Other improvements with the LX are more like housekeeping, bringing the Pentium II chipset up to the feature set of the 430TX by providing support for SDRAM and Ultra DMA IDE channels. The chipset includes the Advanced Configuration and Power Interface (ACPI), allowing quick power down and up, remote start-up over a LAN for remote network management, plus temperature and fan speed sensors. The chipset also has better integration with the capabilities of the Pentium II, such as support for dynamic execution and processor pipelining.
440EX
The 440EX AGPset, based on the core technology of the 440LX AGPset, is designed for use with the Celeron family of processors. It is ACPI-compliant and extends support for a number of advanced features such as AGP, UltraDMA/33, USB and 66MHz SDRAM, to the Basic PC market segment.
440BX
The PC’s system bus had been a bottleneck for too long. Manufacturers of alternative motherboard chipsets had made the first move, pushing Socket 7 chipsets beyond Intel’s 66MHz. Intel’s response came in April 1998, with the release of its 440BX chipset, which represented a major step in the Pentium II architecture. The principal advantage of the 440BX chipset is support for a 100MHz system bus and 100MHz SDRAM. The former 66MHz bus speed is supported, allowing the BX chipset to be used with older (233MHz-333MHz) Pentium IIs.

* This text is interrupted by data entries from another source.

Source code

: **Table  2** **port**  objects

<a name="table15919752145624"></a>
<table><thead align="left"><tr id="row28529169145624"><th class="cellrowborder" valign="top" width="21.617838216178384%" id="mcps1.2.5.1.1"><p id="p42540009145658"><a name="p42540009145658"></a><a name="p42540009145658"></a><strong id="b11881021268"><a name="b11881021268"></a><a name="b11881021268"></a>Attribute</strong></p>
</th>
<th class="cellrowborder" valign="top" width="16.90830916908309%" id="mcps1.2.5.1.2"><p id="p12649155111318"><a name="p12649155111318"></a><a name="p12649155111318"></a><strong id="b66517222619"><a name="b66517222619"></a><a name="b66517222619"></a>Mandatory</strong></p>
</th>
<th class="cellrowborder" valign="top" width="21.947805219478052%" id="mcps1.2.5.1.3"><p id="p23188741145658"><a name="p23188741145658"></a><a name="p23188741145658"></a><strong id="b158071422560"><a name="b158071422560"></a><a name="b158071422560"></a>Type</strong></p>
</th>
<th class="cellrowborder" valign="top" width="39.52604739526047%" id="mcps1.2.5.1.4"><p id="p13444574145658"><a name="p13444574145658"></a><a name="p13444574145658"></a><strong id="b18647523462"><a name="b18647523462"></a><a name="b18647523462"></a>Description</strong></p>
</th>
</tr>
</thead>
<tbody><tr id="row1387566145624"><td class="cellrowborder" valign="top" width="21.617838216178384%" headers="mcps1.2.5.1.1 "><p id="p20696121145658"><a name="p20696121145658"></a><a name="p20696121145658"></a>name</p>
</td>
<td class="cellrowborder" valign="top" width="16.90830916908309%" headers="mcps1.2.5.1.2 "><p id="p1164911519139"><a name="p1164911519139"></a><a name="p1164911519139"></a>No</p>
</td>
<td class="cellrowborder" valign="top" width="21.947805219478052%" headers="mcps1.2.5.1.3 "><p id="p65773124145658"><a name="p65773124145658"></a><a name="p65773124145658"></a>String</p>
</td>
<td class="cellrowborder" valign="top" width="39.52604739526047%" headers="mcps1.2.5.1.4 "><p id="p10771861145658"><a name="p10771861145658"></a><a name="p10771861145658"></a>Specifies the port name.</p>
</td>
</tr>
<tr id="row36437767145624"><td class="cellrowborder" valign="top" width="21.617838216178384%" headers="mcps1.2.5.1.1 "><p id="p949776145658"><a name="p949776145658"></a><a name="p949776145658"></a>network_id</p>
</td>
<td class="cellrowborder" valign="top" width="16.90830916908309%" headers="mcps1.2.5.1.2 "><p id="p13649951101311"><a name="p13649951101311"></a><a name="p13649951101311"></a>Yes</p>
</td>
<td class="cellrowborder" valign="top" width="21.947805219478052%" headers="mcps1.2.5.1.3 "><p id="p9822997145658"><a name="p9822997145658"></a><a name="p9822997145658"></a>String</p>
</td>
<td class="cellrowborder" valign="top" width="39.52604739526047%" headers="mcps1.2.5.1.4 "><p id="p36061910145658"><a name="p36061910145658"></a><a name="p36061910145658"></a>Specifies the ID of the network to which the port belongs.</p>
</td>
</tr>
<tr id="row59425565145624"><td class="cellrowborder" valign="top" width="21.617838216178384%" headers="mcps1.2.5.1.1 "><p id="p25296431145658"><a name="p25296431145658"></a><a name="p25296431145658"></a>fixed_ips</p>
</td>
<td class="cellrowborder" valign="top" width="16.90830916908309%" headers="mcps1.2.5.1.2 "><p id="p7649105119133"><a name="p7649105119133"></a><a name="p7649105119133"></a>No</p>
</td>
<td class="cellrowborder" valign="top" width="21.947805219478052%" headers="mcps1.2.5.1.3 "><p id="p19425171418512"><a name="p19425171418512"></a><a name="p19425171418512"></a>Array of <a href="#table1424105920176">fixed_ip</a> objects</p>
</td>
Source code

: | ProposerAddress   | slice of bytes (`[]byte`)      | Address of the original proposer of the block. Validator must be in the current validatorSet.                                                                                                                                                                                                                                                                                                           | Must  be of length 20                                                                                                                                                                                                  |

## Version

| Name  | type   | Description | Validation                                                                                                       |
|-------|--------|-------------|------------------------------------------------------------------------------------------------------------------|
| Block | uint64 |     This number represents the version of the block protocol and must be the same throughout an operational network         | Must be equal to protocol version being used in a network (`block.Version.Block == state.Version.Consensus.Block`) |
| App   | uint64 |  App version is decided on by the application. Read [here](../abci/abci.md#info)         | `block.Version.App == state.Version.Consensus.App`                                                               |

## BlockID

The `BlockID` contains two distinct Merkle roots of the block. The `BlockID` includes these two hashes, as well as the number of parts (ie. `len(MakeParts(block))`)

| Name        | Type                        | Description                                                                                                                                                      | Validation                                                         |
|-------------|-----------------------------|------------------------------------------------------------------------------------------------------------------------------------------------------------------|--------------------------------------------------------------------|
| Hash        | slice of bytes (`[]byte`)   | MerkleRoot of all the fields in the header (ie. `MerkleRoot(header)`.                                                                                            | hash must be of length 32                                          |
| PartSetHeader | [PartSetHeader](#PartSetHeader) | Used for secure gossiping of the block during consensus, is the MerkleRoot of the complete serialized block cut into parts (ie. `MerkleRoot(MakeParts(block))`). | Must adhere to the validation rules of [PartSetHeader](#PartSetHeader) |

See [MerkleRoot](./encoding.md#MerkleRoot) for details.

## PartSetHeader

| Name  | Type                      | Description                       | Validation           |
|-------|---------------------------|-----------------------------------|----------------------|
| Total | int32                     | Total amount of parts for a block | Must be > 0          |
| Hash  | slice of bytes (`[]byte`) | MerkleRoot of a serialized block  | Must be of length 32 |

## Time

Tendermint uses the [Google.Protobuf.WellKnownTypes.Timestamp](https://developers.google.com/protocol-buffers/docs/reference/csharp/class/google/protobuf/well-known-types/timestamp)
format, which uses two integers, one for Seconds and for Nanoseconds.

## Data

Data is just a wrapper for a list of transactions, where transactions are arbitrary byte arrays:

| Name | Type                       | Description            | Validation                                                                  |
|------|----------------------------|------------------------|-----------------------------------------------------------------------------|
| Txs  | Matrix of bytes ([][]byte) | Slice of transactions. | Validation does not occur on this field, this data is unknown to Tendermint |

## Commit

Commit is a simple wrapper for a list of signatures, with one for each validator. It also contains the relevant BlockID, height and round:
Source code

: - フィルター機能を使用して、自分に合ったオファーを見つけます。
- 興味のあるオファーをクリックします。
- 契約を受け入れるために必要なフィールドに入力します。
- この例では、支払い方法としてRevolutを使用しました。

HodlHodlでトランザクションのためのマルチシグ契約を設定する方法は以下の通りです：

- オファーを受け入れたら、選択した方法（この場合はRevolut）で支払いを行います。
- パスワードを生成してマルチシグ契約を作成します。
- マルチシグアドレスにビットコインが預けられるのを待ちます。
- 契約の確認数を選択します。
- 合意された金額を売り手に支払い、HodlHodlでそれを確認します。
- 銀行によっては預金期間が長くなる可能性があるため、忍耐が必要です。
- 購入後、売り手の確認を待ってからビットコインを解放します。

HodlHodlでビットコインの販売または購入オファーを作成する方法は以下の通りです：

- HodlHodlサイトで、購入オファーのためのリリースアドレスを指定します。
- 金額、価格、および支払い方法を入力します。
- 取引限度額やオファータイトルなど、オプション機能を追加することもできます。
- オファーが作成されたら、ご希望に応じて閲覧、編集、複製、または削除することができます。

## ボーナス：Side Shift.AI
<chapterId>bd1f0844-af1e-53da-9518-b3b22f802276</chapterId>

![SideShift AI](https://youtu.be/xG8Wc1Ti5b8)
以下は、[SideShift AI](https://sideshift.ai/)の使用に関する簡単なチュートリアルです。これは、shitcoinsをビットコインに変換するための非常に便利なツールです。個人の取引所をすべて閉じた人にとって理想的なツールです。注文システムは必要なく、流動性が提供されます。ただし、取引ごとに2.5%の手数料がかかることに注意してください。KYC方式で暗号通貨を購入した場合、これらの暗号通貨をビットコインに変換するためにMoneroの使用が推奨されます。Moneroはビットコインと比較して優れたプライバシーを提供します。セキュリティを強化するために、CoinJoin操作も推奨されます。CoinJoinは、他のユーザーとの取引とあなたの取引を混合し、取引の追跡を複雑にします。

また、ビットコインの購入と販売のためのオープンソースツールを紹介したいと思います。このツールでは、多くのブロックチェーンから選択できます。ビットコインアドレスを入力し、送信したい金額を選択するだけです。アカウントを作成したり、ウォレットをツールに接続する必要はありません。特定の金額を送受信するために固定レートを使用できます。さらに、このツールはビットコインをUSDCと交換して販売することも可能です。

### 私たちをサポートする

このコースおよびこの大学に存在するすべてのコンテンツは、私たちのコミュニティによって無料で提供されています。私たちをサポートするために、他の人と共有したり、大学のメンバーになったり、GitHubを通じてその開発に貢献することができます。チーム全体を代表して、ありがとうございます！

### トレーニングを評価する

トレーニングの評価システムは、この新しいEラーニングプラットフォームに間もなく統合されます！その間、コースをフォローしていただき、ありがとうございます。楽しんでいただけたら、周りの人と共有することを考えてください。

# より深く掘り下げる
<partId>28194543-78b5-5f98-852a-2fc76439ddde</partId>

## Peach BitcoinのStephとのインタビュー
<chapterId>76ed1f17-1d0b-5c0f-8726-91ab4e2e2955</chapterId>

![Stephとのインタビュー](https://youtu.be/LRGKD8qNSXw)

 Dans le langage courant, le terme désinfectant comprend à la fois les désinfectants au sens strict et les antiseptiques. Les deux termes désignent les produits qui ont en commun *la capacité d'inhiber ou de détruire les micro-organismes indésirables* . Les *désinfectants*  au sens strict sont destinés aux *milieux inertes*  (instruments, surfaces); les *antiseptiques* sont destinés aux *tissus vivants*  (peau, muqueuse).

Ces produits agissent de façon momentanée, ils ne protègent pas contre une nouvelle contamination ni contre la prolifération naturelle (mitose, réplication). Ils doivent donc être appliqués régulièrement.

The 440BX chipset features Intel’s Quad Port Acceleration (QPA) to improve bandwidth between the Pentium II processor, the Accelerated Graphics Port, 100-MHz SDRAM and the PCI bus. QPA combines enhanced bus arbitration, deeper buffers, open-page memory architecture and ECC memory control to improve system performance. Other features include support for dual processors, 2x AGP, and the Advanced Configuration Interface (ACPI).
440ZX
The 440ZX is designed for lower cost form factors without sacrificing the performance expected from an AGPset, enabling 100MHz performance in form factors like microATX. With footprint compatibility with the 440BX, the 440ZX is intended to allow OEMs to leverage BX design and validation investment to produce new systems to meet entry level market segment needs.
440GX
Released at the same time as the Pentium II Xeon processor in mid-1998, the 440GX chipset was an evolution of the 440BX AGPset intended for use with Xeon-based workstations and servers. Built around the core architecture of its 440BX predecessor, the 440GX includes support for both Slot 1 and Slot 2 implementations, a 2x AGP expansion slot, dual CPUs and a maximum of 2GB of memory.
Importantly, the chipset supports full speed backside bus operation, enabling the Pentium II Xeon’s Level 2 cache to run at the same speed as the core of the CPU.